Malta’s Financial Intelligence Analysis Unit (FIAU) has issued a notice highlighting the amendments to the country’s Prevention of Money Laundering and Funding of Terrorism Regulations (PMLFTR). Some of these amendments are discussed below.
The FIAU has expanded the list of authorities that can act as supervisory authorities. The list now also include the Malta Business Registry, the Licensing Board established under the Real Estate Agents, Property Brokers and Property Consultants Act and the Trade Licensing Unit. This amendment aims to improve the collaborative efforts between the FIAU and the newly added authorities.
The FIAU has further amended the Company Service Providers Act.

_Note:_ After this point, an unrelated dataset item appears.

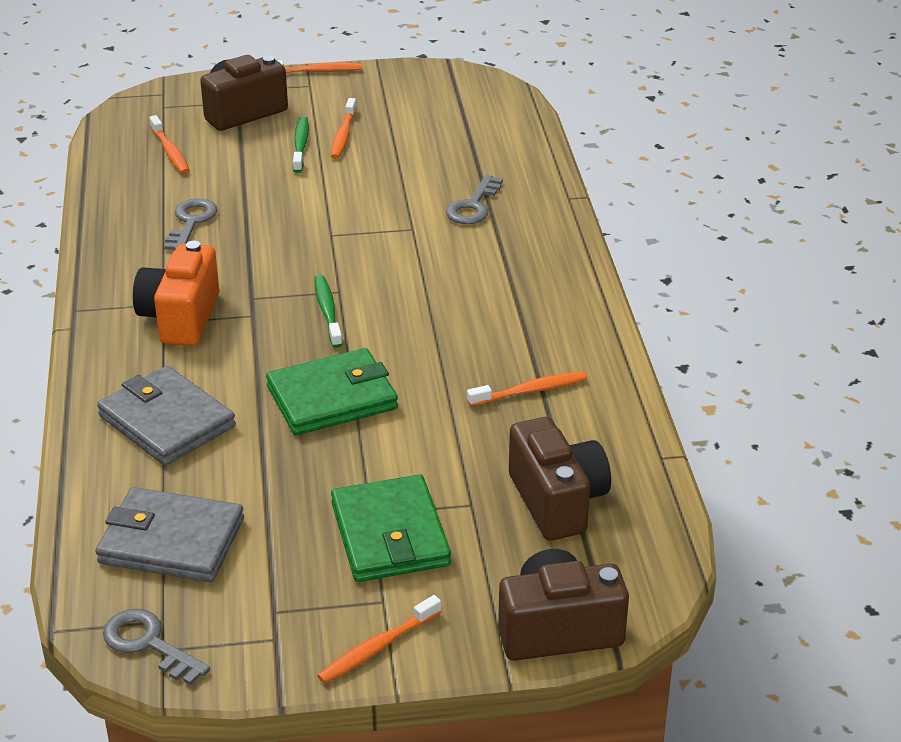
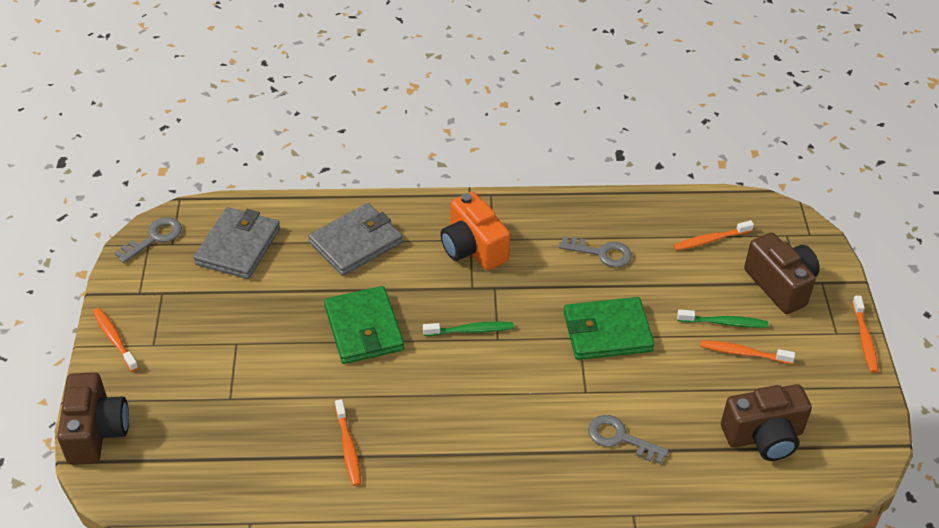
camera: 95 degrees right, 10 degrees up
orange camera [133,241,219,346] -> orange camera turned 135 degrees counterclockwise [440,192,510,270]
green wallet [331,474,451,582] -> green wallet moved to [564,297,655,360]
brown camera [509,417,611,541] -> brown camera moved to [721,384,812,461]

Now, both existing and prospective service providers in this area must be authorized by the Malta Financial Services Authority (MFSA). Authorities have also aligned the PMLFTR with the EU’s requirements about exempting subject persons from AML/CFT and record-keeping obligations.
Another amendment clarifies the obligations of subject persons and the FIAU’s authority in cases involving transactions with non-reputable jurisdictions. Other amendments further clarify the authority of the FIAU in relation to levying administrative penalties. The amendments empower the FIAU to levy an administrative fine of up to 5 million euros ($6.07m) for PMLFTR violations. In the cases where the severity of the violations warrants more than 5 million euros in penalty, the FIAU can levy an administrative fine of up to 10% of the subject person’s turnover.